De plus, tout ne dépend pas de nous et nombreux sont les nuages qui assombrissent ces perspectives de croissance : incertitudes liées au Brexit et à la possibilité d’un no deal ; tensions commerciales avec les deux géants mondiaux ; tentations protectionnistes chez certains de nos partenaires, notamment européens.

Hélas, mes chers collègues, rien de nouveau sous le soleil, et les mauvais augures d’une dégradation généralisée du commerce international vont bon train.

Mais en économie, c’est bien connu, quand la confiance disparaît, la crise survient ! Tâchons donc de reprendre confiance en nous-mêmes pour inspirer confiance aux autres. Nous ferons ainsi entendre les revendications françaises au niveau européen, par exemple sur les questions climatiques dans le cadre des négociations à venir pour un accord commercial avec les États-Unis.

Mes chers collègues, ce programme de stabilité n’est ni une cure d’austérité ni une sinécure : il nous permet simplement de respecter les engagements que nous avons pris au niveau européen.

Pour nous préparer à une prochaine crise, rien ne sert de prédire un éventuel relèvement des taux ou une hypothétique crise de la dette : il faut continuer d’assainir nos comptes publics, afin de nous prémunir de temps moins cléments.

Pourtant, nous aurions vraiment tort de croire que le danger ne peut venir que de l’extérieur. La crise des « gilets jaunes » nous rappelle qu’un équilibre est toujours fragile et que la stabilité ne se laisse pas facilement programmer.
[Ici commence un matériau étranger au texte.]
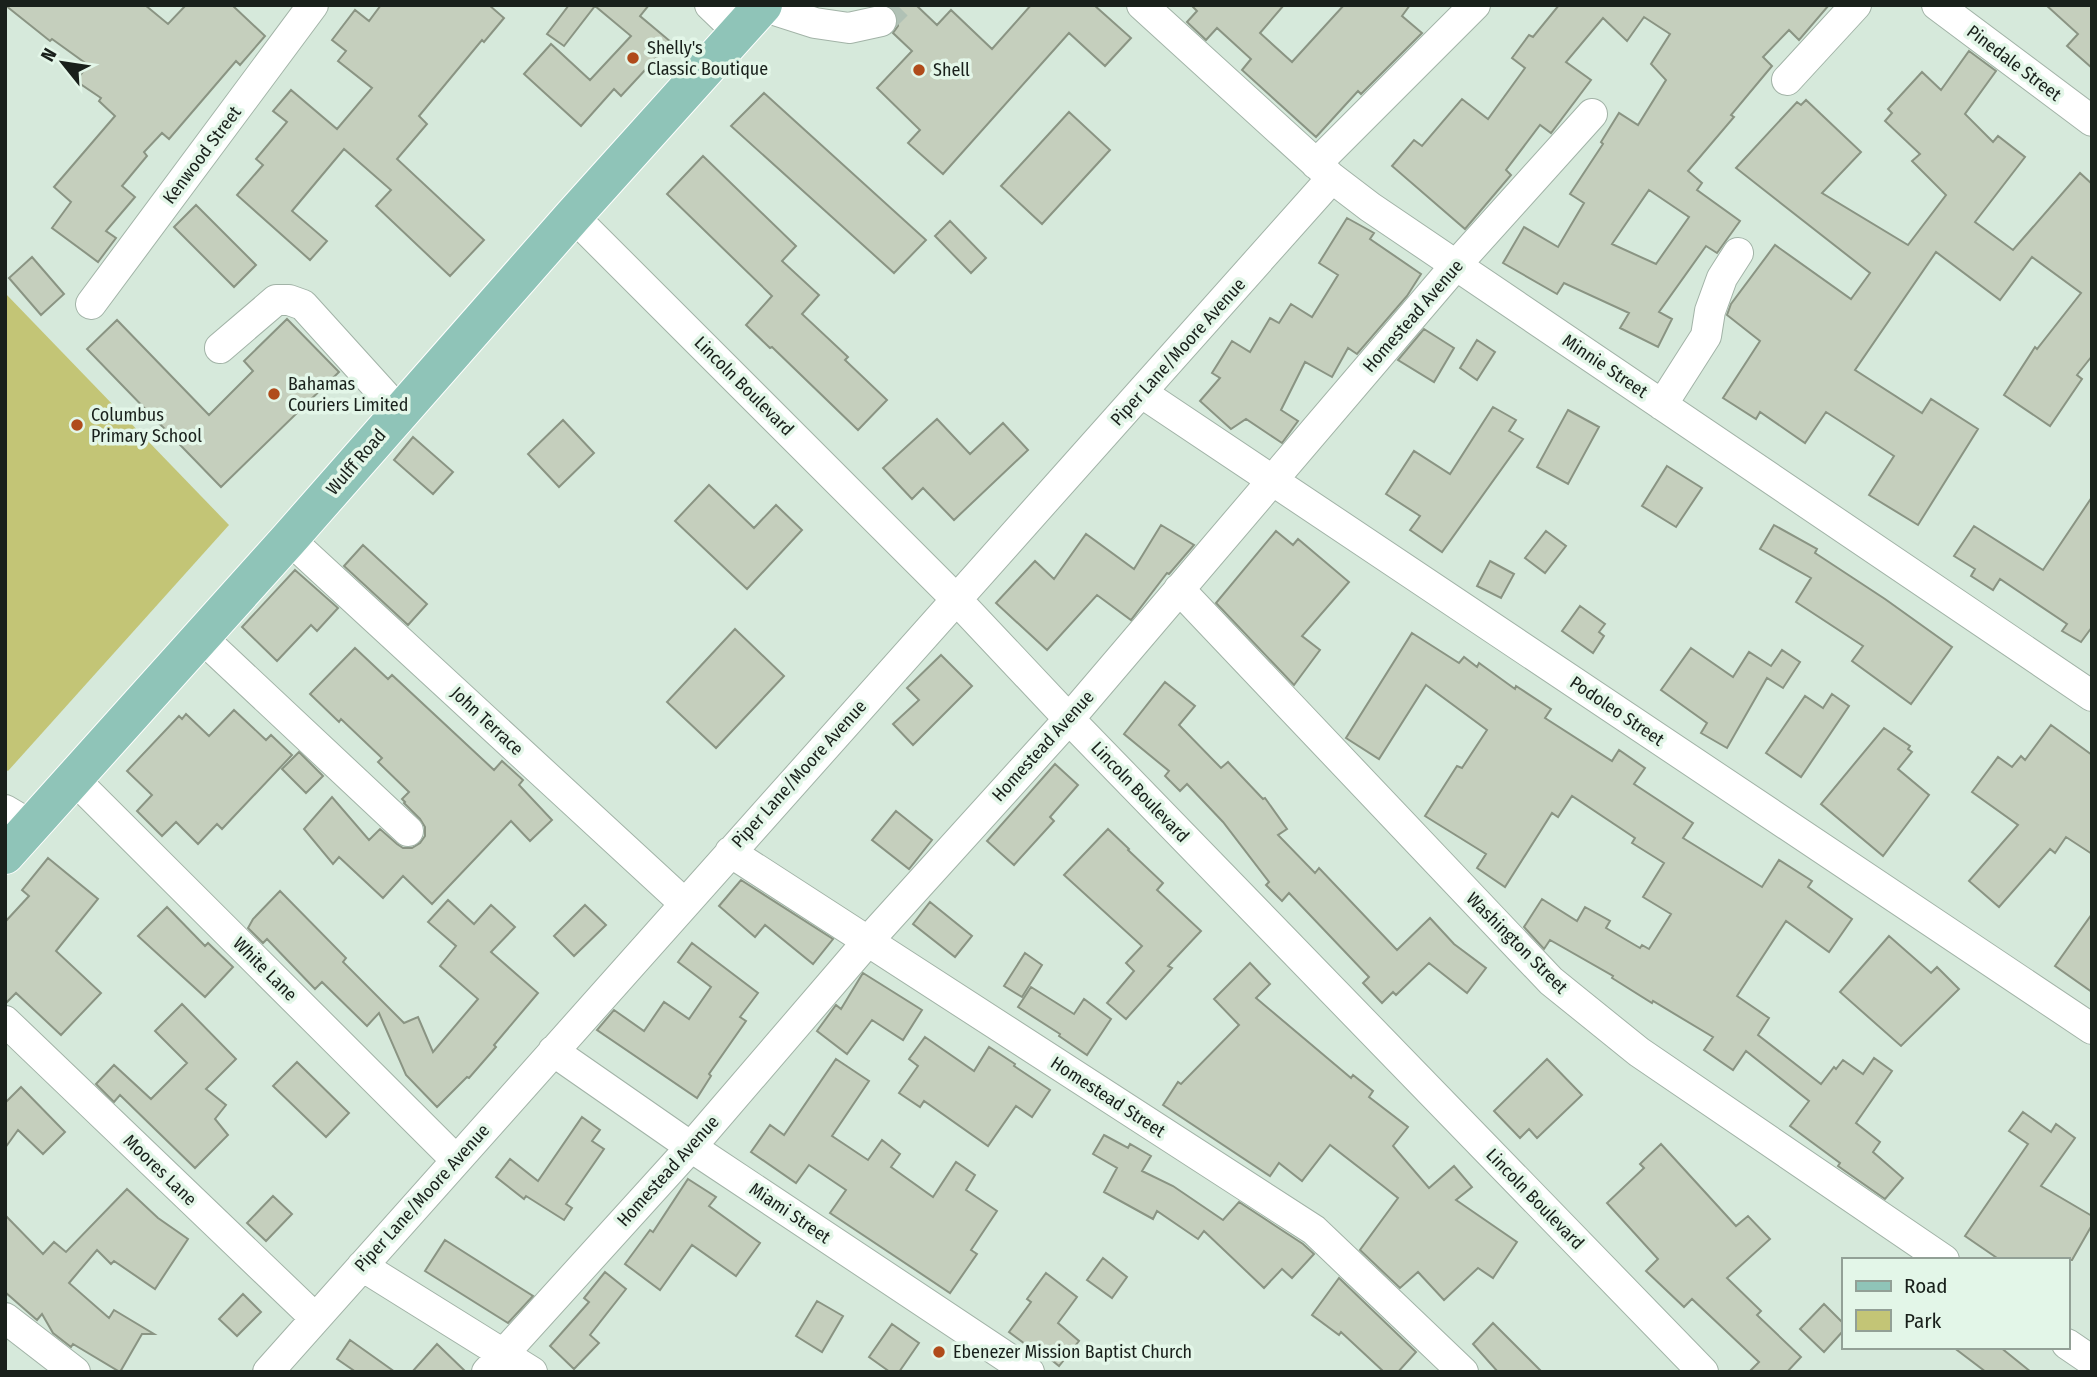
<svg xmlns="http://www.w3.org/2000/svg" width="2097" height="1377" font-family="'Fira Sans Condensed',sans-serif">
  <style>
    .green { fill: #c3c576 }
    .building { fill: #c5cfbd; stroke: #8a9483; stroke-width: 2; fill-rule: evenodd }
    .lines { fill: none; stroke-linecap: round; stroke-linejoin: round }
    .minor-tunnel { stroke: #b0c1b5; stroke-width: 30; stroke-dasharray: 30 15; stroke-linecap: butt }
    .minor-casing { stroke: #a2b3a7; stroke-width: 32 }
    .major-casing { stroke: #fff; stroke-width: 40 }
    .minor { stroke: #fff; stroke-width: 30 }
    .major { stroke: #8fc4b8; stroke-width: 38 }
    .poi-dot { fill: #b04b1b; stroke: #e3f6e8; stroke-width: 2.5 }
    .labels { text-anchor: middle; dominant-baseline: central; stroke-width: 7; stroke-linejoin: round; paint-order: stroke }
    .poi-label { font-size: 18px; fill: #19201b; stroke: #e3f6e8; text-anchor: start }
    .street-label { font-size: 18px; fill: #19201b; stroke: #e3f6e8 }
  </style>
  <rect width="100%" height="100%" fill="#d6e9db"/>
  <!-- green -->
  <path class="green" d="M5 293 229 525 8 771 5 769Z"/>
  <!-- building -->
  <path class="building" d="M5 5H145L168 24 186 5H232L265 36 240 65 236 61 169 139 162 133 144 152 147 156 122 186 135 197 106 231 116 238 98 262 52 228 71 202 54 187 115 116 99 101 101 98 76 81 88 65 52 39 50 41Z
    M381 5H489L504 18 484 42 482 40 419 116 427 124 397 159 484 240 450 276 376 206 391 190 344 149 292 211 327 241 310 260 237 195 263 165 256 159 287 122 273 111 291 90 337 129 372 88 338 61 346 51 332 40 355 10 369 21Z
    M569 5H649L640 16 671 42 621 96 614 89 581 126 524 74 551 44 590 80 631 36 595 6 564 46 547 34Z
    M888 5H916L937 25 951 10 992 49 1031 5H1094L1131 38 1105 66 1069 33 943 174 908 143 920 130 877 88 912 51 893 33 898 26V18L894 10Z
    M1191 5H1284L1260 33 1292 62 1344 5H1410L1402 16 1422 33 1361 94 1358 91 1316 137 1242 70 1251 59 1217 28 1206 40 1187 22 1197 11Z
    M1559 5H1829L1799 40 1789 30 1763 57 1772 66 1731 115 1734 117 1688 171 1702 183 1697 190 1740 221 1717 253 1706 246 1659 312 1672 319 1658 347 1620 328 1629 313 1564 283 1557 294 1503 263 1524 227 1558 247 1584 203 1570 194 1603 144 1601 142 1619 113 1638 125 1666 80 1651 64 1670 34 1644 17 1627 41 1603 18 1566 62 1591 80 1551 133 1540 125 1506 170 1511 175 1465 229 1392 166 1414 140 1422 146 1462 99 1488 119 1525 68 1512 58 1529 35 1533 37ZM1649 190 1689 217 1656 264 1612 244Z
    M2046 5H2092V68L2067 46 2078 34Z
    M1969 51 1996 71 1965 114 1993 142 1998 136 2025 157 1975 222 2013 250 2080 173 2092 184V356L2077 375 2082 379 2050 426 2004 395 2035 347 2037 349 2081 293 2032 257 2000 300 1936 252 1855 370 1922 413 1931 399 1978 429 1918 525 1869 495 1894 456 1826 412 1805 443 1760 412 1756 419 1723 398 1760 341 1727 315 1731 304 1775 245 1851 299 1870 273 1736 168 1797 102 1801 105 1806 100 1861 152 1822 193 1908 245 1946 195 1912 161 1920 154 1885 121 1892 113 1888 109 1922 72 1941 90Z
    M764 93 926 240 894 273 731 126Z
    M1069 112 1110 150 1042 224 1001 186Z
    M703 156 796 246 782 261 819 295 802 314 848 357 845 360 887 400 858 430 772 347 770 348 746 325 772 296 667 194Z
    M196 205 256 265 234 287 174 227Z
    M1347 218 1374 233 1370 239 1421 274 1407 296 1357 354 1348 348 1332 377 1305 362 1281 410 1298 421 1282 443 1246 419 1231 429 1200 401 1220 378 1212 373 1232 341 1250 352 1270 318 1279 323 1291 304 1312 317 1338 275 1319 263Z
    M950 221 986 258 971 273 935 236Z
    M32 257 64 294 41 315 9 278Z
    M287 319 339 372 221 487 87 349 117 320 209 415 253 371 244 361Z
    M1424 329 1454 348 1434 382 1398 360Z
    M1477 340 1495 352 1477 380 1460 368Z
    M1493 407 1516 420 1509 431 1523 439 1442 552 1410 530 1420 516 1386 494 1414 451 1450 474Z
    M1568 410 1599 427 1568 484 1537 467Z
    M937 419 970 454 1003 423 1028 450 954 520 923 488 912 499 883 468Z
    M563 420 594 453 559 487 528 454Z
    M413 437 453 472 433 494 394 460Z
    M1667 466 1702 488 1676 527 1642 506Z
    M709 485 754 528 776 505 802 530 747 589 675 521Z
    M2092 497V627L2081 642 2062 631 2067 624 2000 579 1993 590 1971 576 1975 569 1954 556 1974 526 2043 570Z
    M1161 525 1194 545 1169 574 1167 573 1131 620 1097 595 1047 650 996 603 1035 561 1054 579 1086 534 1134 569Z
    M1774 525 1817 549 1815 553 1885 599 1952 647 1911 704 1852 661 1863 646 1796 602 1811 578 1760 549Z
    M1276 531 1293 545 1298 539 1349 582 1302 636 1320 650 1294 685 1216 603Z
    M1546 531 1566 546 1545 573 1525 558Z
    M363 545 427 604 408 625 344 566Z
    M1490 561 1514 574 1501 598 1477 586Z
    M295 570 338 608 317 631 311 625 277 661 242 627Z
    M1580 606 1605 624 1599 632 1604 636 1593 653 1562 631Z
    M735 629 784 676 716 748 667 702Z
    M1412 633 1459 663 1464 657 1477 667 1479 663 1515 689 1516 686 1551 709 1545 718 1612 761 1619 750 1645 768 1634 784 1693 823 1683 838 1762 887 1779 860 1812 881 1808 887 1852 919 1829 952 1786 921 1737 996 1769 1018 1758 1035 1821 1084 1834 1067 1836 1069 1843 1060 1863 1074 1874 1058 1892 1071 1856 1123 1880 1142 1873 1152 1903 1178 1885 1199 1838 1166 1840 1163 1790 1126 1809 1101 1746 1051 1733 1070 1704 1050 1713 1037 1653 1001 1652 1003 1612 978 1613 976 1550 940 1544 949 1524 927 1542 899 1577 921 1585 907 1610 921 1606 928 1640 948 1642 945 1649 949 1671 914 1643 897 1664 863 1632 843 1635 838 1572 796 1558 817 1552 813 1505 887 1477 868 1486 854 1425 816 1457 766 1462 768 1487 730 1426 685 1379 759 1346 738Z
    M355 648 388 679 392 675 494 770 502 761 523 780 519 785 552 820 530 841 511 821 432 904 403 876 383 898 339 857 333 864 304 829 332 797 369 840 380 829 397 844 403 848H412L420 843 425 836V827L420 819 404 803 405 802 402 799 409 792 378 762 382 758 341 719 339 722 310 694Z
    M1691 648 1733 677 1749 652 1771 666 1782 650 1800 662 1783 688 1767 678 1727 748 1701 733 1707 723 1661 690Z
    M941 655 972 686 913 745 893 724 919 700 907 688Z
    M1165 682 1195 706 1179 725 1221 768 1228 762 1263 799 1265 798 1287 829 1278 835 1315 873 1319 868 1397 950 1430 918 1454 944 1486 968 1467 993 1429 963 1396 995 1393 992 1382 1003 1363 983 1369 977 1289 893 1282 901 1266 885 1269 882 1223 822 1187 784 1180 791 1165 776 1169 771 1124 734Z
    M1832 694 1849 706 1801 777 1766 753 1805 696 1823 708Z
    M234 710 266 740 271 735 292 755 222 829 217 824 198 844 176 822 162 836 137 811 152 795 127 771 179 716 182 719 186 714 209 736Z
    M2051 725 2092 755V854L2066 837 2055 853 2050 849 1999 907 1969 881 2018 825 1972 792 1998 757 2012 767 2021 756 2025 760Z
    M1884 728 1910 746 1908 749 1912 752 1898 769 1929 795 1883 856 1821 804Z
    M299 752 323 776 306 793 282 769Z
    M1055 764 1078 785 1050 817 1054 821 1014 865 987 841Z
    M896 811 932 840 909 869 872 840Z
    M1108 829 1129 849 1128 850 1163 883 1157 890 1201 931 1168 966 1172 968 1126 1019 1107 1003 1134 971 1126 963 1142 946 1064 875Z
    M48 858 98 899 56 951 101 993 61 1035 16 993 5 1004V922L29 896 22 890Z
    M741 880 833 939 813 964 765 925 755 937 719 906Z
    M280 891 346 958 343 962 404 1023 418 1017 433 1052 478 999 440 966 456 946 428 922 448 900 474 924 491 905 515 927 491 952 538 993 494 1045 496 1047 469 1078 467 1077 437 1107 406 1075 379 1013 367 1026 322 982 315 989 267 939 263 943 248 928 253 919Z
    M930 902 972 936 955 957 913 924Z
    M585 905 606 925 574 956 554 936Z
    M167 907 205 946 208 943 233 967 205 997 138 936Z
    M2092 914V992L2055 966Z
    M1889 936 1931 973 1937 967 1959 989 1901 1046 1840 992Z
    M692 943 758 993 740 1017 746 1021 709 1074 711 1076 697 1098 597 1030 614 1010 644 1031 664 1002 689 1019 711 987 678 962Z
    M1025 953 1042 965 1022 997 1004 986Z
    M1250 963 1270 984 1256 998 1351 1078 1353 1075 1373 1091 1369 1097 1408 1127 1393 1146 1429 1188 1454 1166 1472 1187 1456 1200 1517 1242 1493 1278 1478 1268 1444 1300 1418 1272 1400 1288 1360 1250 1398 1198 1383 1186 1330 1145 1302 1181 1279 1163 1270 1176 1163 1105 1178 1082 1181 1084 1239 1025 1214 999Z
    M863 973 922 1010 903 1040 872 1020 847 1054 817 1031 836 1005 841 1009Z
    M1031 987 1074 1014 1084 999 1111 1019 1087 1055 1059 1036 1060 1034 1018 1007Z
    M182 1004 236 1059 206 1089 226 1105 215 1119 228 1135 195 1168 120 1095 114 1102 96 1084 114 1065 151 1099 187 1063 155 1031Z
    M925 1037 974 1071 989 1047 1015 1064 1014 1066 1050 1090 1032 1117 1016 1106 988 1146 924 1101 920 1107 899 1093 918 1066 909 1059Z
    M836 1059 869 1081 832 1136 868 1160 882 1140 900 1154 891 1167 933 1197 956 1162 975 1175 966 1190 997 1211 971 1250 977 1254 950 1293 830 1213 846 1190 809 1165 796 1183 751 1152 770 1125 784 1135Z
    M1547 1059 1582 1095 1537 1138 1529 1129 1520 1138 1494 1111Z
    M297 1062 349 1113 326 1137 273 1086Z
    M21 1087 65 1132 43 1154 18 1130 5 1148V1103Z
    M2023 1112 2051 1132 2056 1124 2075 1138 2041 1186 2092 1216V1225L2072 1260H2000L1965 1236 2028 1144 2009 1131Z
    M582 1117 600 1130 592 1141 604 1149 566 1204 572 1208 564 1220 526 1196 524 1199 496 1177 510 1159 538 1181Z
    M1104 1135 1128 1148 1130 1144 1151 1156 1142 1171 1173 1186 1223 1220 1239 1202 1303 1244 1314 1254 1292 1278 1282 1269 1264 1288 1204 1231 1198 1239 1157 1211 1153 1219 1104 1192 1117 1168 1093 1154Z
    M1661 1144 1736 1226 1748 1216 1770 1239 1727 1278 1761 1311 1757 1315 1801 1357 1787 1372H1749L1759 1362 1692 1299 1684 1307 1646 1271 1658 1259 1607 1203 1644 1168 1640 1164Z
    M688 1179 716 1197 709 1206 760 1243 736 1276 692 1245 660 1290 625 1264 650 1230 653 1232Z
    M127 1189 158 1218 188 1239 155 1289 114 1261 111 1264 97 1250 69 1283 109 1318 114 1310 154 1334H142L120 1372 73 1344 71 1347 53 1333 42 1314 37 1320 5 1292V1215L43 1254 54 1242 66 1252Z
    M273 1196 292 1214 266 1241 247 1223Z
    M445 1240 533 1296 508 1323 425 1271Z
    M1103 1258 1127 1277 1112 1298 1087 1280Z
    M605 1272 626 1289 590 1335 599 1343 574 1369 550 1346 589 1302 584 1298Z
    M1046 1273 1077 1297 1058 1323 1079 1341 1059 1366 1032 1344 1029 1347 1009 1332 1031 1302 1027 1299Z
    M1339 1278 1416 1352 1398 1372H1384L1341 1332 1339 1335 1312 1315Z
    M243 1294 261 1312 237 1336 219 1319Z
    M817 1301 843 1316 822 1352 796 1336Z
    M1824 1304 1843 1323V1331L1824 1352 1800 1329Z
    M1493 1323 1542 1372H1498L1473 1344Z
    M892 1324 919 1343 899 1372H890L869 1357Z
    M350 1340 395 1372H356L337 1359Z
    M437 1344 466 1372H412Z
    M1953 1347H2000L2031 1372H1986Z"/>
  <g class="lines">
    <!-- minor-tunnel -->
    <path class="minor-tunnel" d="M881 21 897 5"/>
    <defs>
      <path id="minor" d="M710 5 738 32
        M1142 5 1332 178 1370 207 2092 696
        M1937 5 2092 121
        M762 6 815 23 849 28 881 21
        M1787 80 1856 5
        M1316 164 1475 5
        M573 216 955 598 1069 719 1703 1372
        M91 304 313 5
        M220 348 276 300H289L303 305 399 411
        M1142 393 2092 1029
        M1662 405 1706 336 1710 311 1722 278 1738 253
        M289 539 684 903
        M1179 589 1551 981 1639 1052 1944 1260
        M200 636 408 831
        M74 779 456 1160
        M5 810 32 826
        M730 852 1314 1230 1463 1372
        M5 1021 315 1318
        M553 1051 691 1147 1029 1372
        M362 1266 532 1372
        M5 1318 75 1372
        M2067 1344 2092 1361
        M268 1372 1332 178
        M487 1372 691 1147 868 941 1069 719 1456 265 1592 114"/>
      <path id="major" d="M5 855 289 539 573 216 763 5"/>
    </defs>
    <!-- minor casing -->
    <use href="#minor" class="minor-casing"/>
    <!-- major casing -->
    <use href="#major" class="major-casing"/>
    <!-- minor -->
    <use href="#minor" class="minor"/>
    <!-- major -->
    <use href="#major" class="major"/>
  </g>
  <!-- markers -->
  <g class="poi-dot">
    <circle cx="633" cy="58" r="7"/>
    <circle cx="919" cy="70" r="7"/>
    <circle cx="274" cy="394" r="7"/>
    <circle cx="77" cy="425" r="7"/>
    <circle cx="939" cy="1352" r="7"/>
  </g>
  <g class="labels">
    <!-- poi labels -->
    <g class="poi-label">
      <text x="647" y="48">Shelly's<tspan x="647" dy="21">Classic Boutique</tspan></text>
      <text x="933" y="70">Shell</text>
      <text x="288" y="384">Bahamas<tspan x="288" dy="21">Couriers Limited</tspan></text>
      <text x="91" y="415">Columbus<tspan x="91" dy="21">Primary School</tspan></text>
      <text x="953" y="1352">Ebenezer Mission Baptist Church</text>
    </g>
    <!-- street labels -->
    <g class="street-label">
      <text transform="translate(2014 63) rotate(37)">Pinedale Street</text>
      <text transform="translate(202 155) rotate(-53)">Kenwood Street</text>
      <text transform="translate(1413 316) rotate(-49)">Homestead Avenue</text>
      <text transform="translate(1178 352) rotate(-48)">Piper Lane/Moore Avenue</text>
      <text transform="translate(1605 366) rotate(34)">Minnie Street</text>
      <text transform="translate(744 386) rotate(45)">Lincoln Boulevard</text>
      <text transform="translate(356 462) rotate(-49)">Wulff Road</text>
      <text transform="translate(1617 711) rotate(34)">Podoleo Street</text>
      <text transform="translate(487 721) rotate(43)">John Terrace</text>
      <text transform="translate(1043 746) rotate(-48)">Homestead Avenue</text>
      <text transform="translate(799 774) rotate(-48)">Piper Lane/Moore Avenue</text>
      <text transform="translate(1140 792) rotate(46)">Lincoln Boulevard</text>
      <text transform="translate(1517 943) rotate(45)">Washington Street</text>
      <text transform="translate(265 969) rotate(45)">White Lane</text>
      <text transform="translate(1108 1097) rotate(33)">Homestead Street</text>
      <text transform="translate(160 1170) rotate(44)">Moores Lane</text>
      <text transform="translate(668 1171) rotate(-48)">Homestead Avenue</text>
      <text transform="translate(422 1198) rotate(-48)">Piper Lane/Moore Avenue</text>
      <text transform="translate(1535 1199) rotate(46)">Lincoln Boulevard</text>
      <text transform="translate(790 1213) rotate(34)">Miami Street</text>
    </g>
  </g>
  <!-- border -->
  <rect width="2097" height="1377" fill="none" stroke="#19201b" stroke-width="14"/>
  <!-- legend -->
  <rect x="1842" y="1258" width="228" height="91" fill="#e3f6e8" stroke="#92a096" stroke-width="2"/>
  <rect x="1856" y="1281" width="35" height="10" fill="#8fc4b8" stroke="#92a096" stroke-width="2"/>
  <text x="1904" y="1293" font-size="21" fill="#19201b">Road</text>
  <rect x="1856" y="1310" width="35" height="21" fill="#c3c576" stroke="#92a096" stroke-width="2"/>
  <text x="1904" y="1328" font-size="21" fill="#19201b">Park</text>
  <!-- north arrow -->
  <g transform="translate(63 63) rotate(300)" stroke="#e3f6e8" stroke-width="5" paint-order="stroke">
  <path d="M0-5L12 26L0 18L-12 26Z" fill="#19201b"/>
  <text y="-10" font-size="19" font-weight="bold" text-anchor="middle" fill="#19201b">N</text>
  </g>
</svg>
Le Gouvernement l’a réaffirmé à l’issue du grand débat : parce que l’exaspération fiscale est à son comble, il faudra baisser les prélèvements obligatoires et, pour baisser les prélèvements obligatoires, il faudra encore réduire les dépenses publiques.

Aussi, les annonces faites par le Président de la République, notamment concernant la baisse de l’impôt sur le revenu, devront-elles s’inscrire dans le strict respect de cette trajectoire.

Il nous faudra persévérer pour restaurer la crédibilité des programmes de stabilité français. Il y va, à Paris comme à Bruxelles, de la crédibilité des responsables politiques français. Dans la crise de confiance que nous traversons, nous devons démontrer que nous pouvons tenir nos engagements.

Les difficultés sont trop nombreuses, à l’intérieur comme à l’extérieur de nos frontières. Mais c’est le chemin qui doit nous ramener dans les clous de Maastricht, avec, en ligne de mire, une dette ramenée sous la barre des 60 % du PIB.

Sans aller jusqu’à l’austérité, nous aurons besoin de rigueur. Comme l’a dit Paul Valéry, « la plus grande liberté naît de la plus grande rigueur ».

Mes chers collègues, attachons-nous à tenir rigoureusement un programme de stabilité. C’est notre devoir à l’égard des générations futures. Mais c’est aussi la première étape d’une réflexion de fond, qui doit nous amener à repenser la place et le rôle de l’État dans la société. (MM. Michel Canevet, Jérôme Bascher, Roger Karoutchi et Sébastien Meurant applaudissent.)